Cherchant, tu n'es pas, je le sais, de ceux qui se contentent d'une pareille échappatoire. Tu es sorti résolument de la vie quotidienne, tu ne " fais donc pas comme tout le monde " . Regarde autour de toi, et la beauté du monde t'appartiendra comme un trésor que tu aurais trouvé et dont personne ne te contesterait la possession. Tu ne te contenteras pas de la contempler, encore que cette contemplation soit une source inépuisable des joies les plus savoureuses, mais tu y puiseras des images, des comparaisons, tu découvriras des rythmes qu'il te sera facile ensuite de transposer dans la vie spirituelle que tu as choisie. Quand tu auras vu quelle splendeur la Nature donne à la moindre des fleurs sans nom que nous cache l'herbe, tu penseras qu'il ne suffit pas de ce qui est strictement nécessaire aux exigences de la vie matérielle, mais que tout être a besoin de superflu et de beauté. Tu comprendras alors que ce qui perd notre monde actuel, c'est justement de ne pas se conformer à cette loi de la nature, et de ne chercher en toutes choses qu'un bénéfice dit pratique, sans rien qui se rapporte à l'âme, qui l'embellisse et qui l'accroisse. Tu verras que cette folie de vitesse qui ruine tant de cerveaux et tant de corps a plus l'air d'une fuite que d'un réel plaisir. Tu sentiras qu'un bien plus véritable se retire de tous ces éperdus qui ne sont pas capables de jeter un regard fraternel sur le spectacle de la vie dont ils auraient tant à apprendre. Tu les plaindras et tu agiras en conséquence, plus occupé de ton évolution que de leurs joies.

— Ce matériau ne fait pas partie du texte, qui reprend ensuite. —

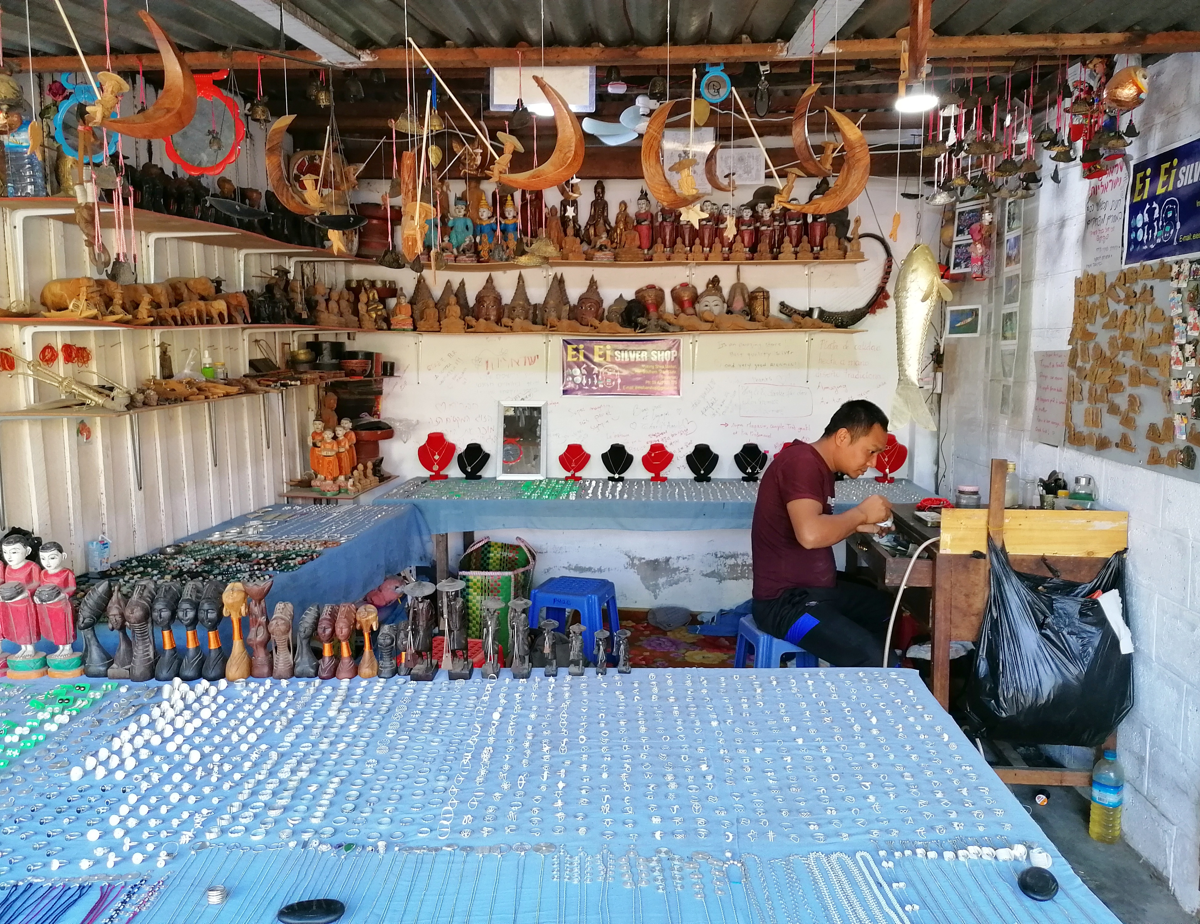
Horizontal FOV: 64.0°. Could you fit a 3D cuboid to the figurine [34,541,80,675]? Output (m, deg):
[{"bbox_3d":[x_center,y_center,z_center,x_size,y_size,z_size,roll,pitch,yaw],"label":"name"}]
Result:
[{"bbox_3d":[-1.249,0.329,2.200,0.086,0.301,0.090,0,8,3],"label":"figurine"}]

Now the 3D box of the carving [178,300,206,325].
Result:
[{"bbox_3d":[-1.343,-0.491,3.162,0.090,0.080,0.042,3,9,19],"label":"carving"}]

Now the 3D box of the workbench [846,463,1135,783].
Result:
[{"bbox_3d":[1.200,0.492,3.140,0.646,1.093,0.731,0,7,4],"label":"workbench"}]

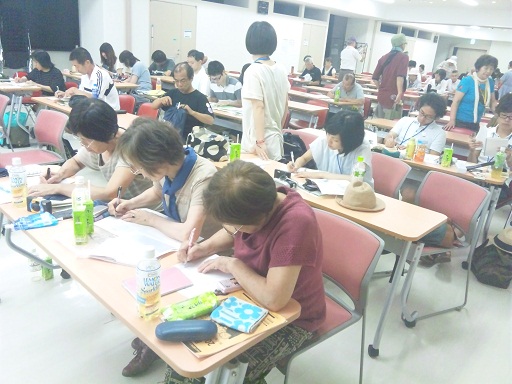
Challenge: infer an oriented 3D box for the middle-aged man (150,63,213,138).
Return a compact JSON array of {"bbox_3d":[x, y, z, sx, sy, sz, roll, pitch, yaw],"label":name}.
[{"bbox_3d":[-0.765,-0.530,3.876,0.540,1.180,0.700,17,22,33],"label":"middle-aged man"}]

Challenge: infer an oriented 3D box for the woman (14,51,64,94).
[{"bbox_3d":[-2.833,-1.287,5.821,0.680,1.200,0.520,-10,23,-37],"label":"woman"}]

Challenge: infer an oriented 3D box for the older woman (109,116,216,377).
[{"bbox_3d":[-0.374,0.231,1.946,0.660,1.150,0.520,-12,24,-39],"label":"older woman"}]

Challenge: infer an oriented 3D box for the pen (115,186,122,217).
[{"bbox_3d":[-0.569,0.037,1.780,0.011,0.138,0.011,18,-33,-32],"label":"pen"}]

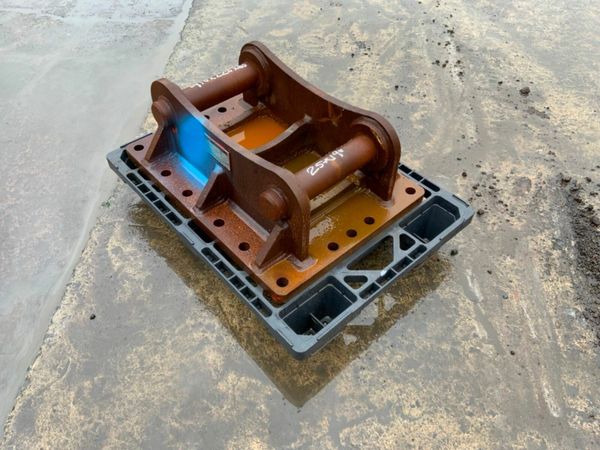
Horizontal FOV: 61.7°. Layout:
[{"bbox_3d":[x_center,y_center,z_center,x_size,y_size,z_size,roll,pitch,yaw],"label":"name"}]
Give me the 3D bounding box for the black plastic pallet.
[{"bbox_3d":[-0.049,-0.066,1.369,0.600,0.135,0.800,-34,57,-28],"label":"black plastic pallet"}]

Cherchant, cherche dans la forêt paisible un coin où tu puisses étudier à loisir cette vie immortelle, multiforme, immuable et changeante qui est le chemin de ton ascension. Délasse-toi des bruits hostiles dans le calme des belles nuits. Lave la fatigue de ta pensée en écoutant la mer aux rires innombrables. Ecoute dans ton cœur, entends en tes pensées le chant mystérieux des étoiles. Quand tu auras appris à discerner ce qu’elles disent, tu connaîtras de grands secrets qui viendront corroborer lés enseignements de ton Initiation.

Regarde, Cherchant, les tableaux qui se déroulent sous tes yeux, avec le rythme des saisons. Tu sais que toute vie est telle, que tout naît, croît, décline et meurt, mais tu sais aussi que, pour les êtres doués d'âme, cette mort apparente n'est qu'une renaissance. Comme les mystes d'Eleusis, tu connais le sens du grain de blé que la terre saisit et dévore, mais qui renaîtra quand vient Avril et donnera au centuple le fruit de son apparente mort. Couche-toi sur l'herbe, écoute la vie qui émane de la terre et monte vers l'étoile. Une même palpitation unit toutes les créatures. Tu le sais, et pourtant tu le comprendras mieux quand tu auras mieux étudié ce monde qui, pour le sage, est symbole et mystère.

Etudie le monde, ô mon frère, afin que tes heures de calme soient en même temps des leçons sublimes qui empliront toujours ton cœur et ta pensée du sentiment de la beauté, de ta gratitude envers les Forces amies, et, sur le rythme des étoiles, tu éprouveras la Paix, la Douceur, la Sérénité.